Citing Rachel Corrie and Muhammed al Durrah, it glides over by suggesting “the Israeli military makes mistakes during the execution of counter terrorist operations.” And then this classic defense of these cold blooded killings – “But what Western fighting force does not?”
Criticizing Zionism is NOT anti-Semitism. States do not exist without an “official” map. Israel has to exist. Its citizens have a right to live in peace and harmony within its defined borders. They forget that to ensure this its neighbors should also have the same rights.
Israel, Palestinians and other states in their neighborhood should come out of knee-jerkism and refrain from the tiresome blame game and extend guaranteed human rights to every citizen in their states.

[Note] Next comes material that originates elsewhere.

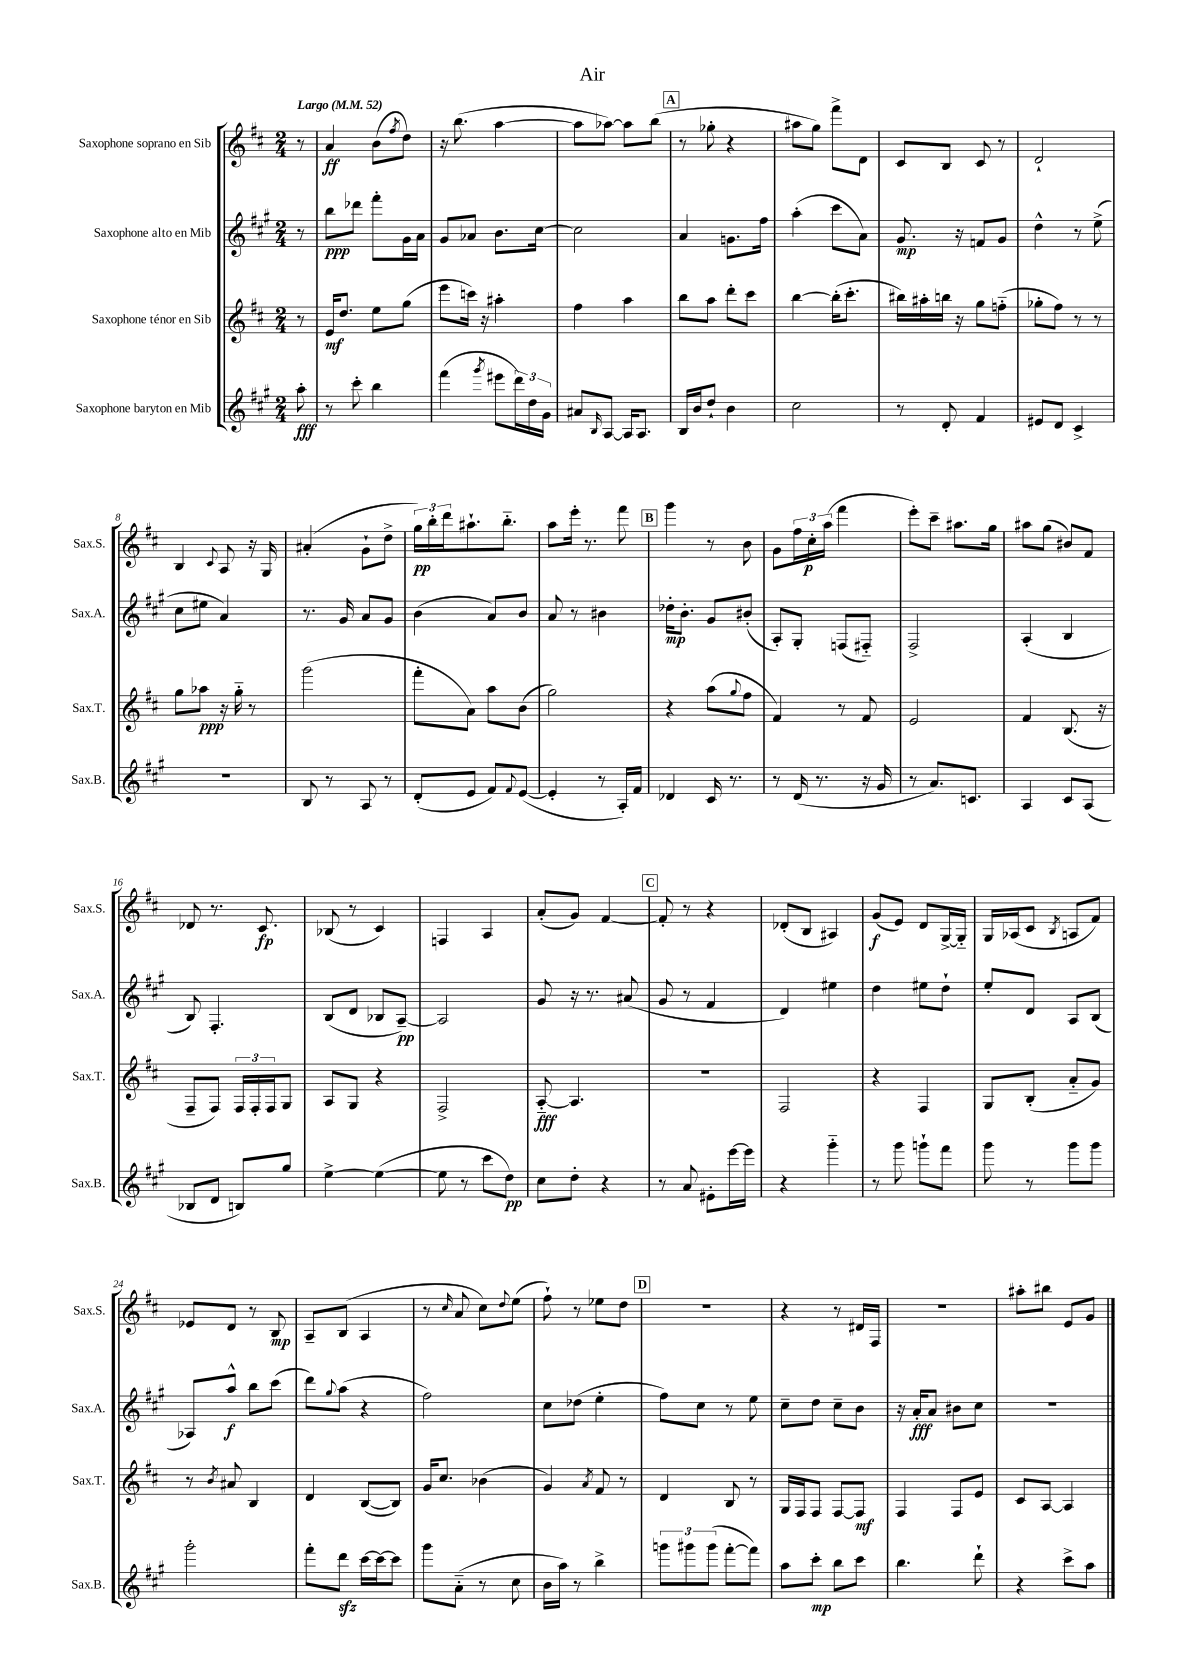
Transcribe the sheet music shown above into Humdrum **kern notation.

Both Israel and Palestinians have to demonstrate more effectively that they want to live in peace and do not want to kill, maim, expel from their land. It is for them to deliberate and decide if this should come under One State of Two State solution.
The world should help them reach this decision but should not refrain to remind Israel that it should curb its policies of occupation, subjugation, ethnic cleansing, and terrorising.
We should encourage initiatives that will let all Israelis and Palestinians to live in peace, with dignity, justice and guaranteed fundamental human rights in secure borders, as enshrined in the various UN resolutions.
To remove misgivings, doubts and suspicions, international bodies including the UN, the European Union, OIC should be enlisted to provide guarantees. Peace in the region is not to be equated with death for the state of Israel.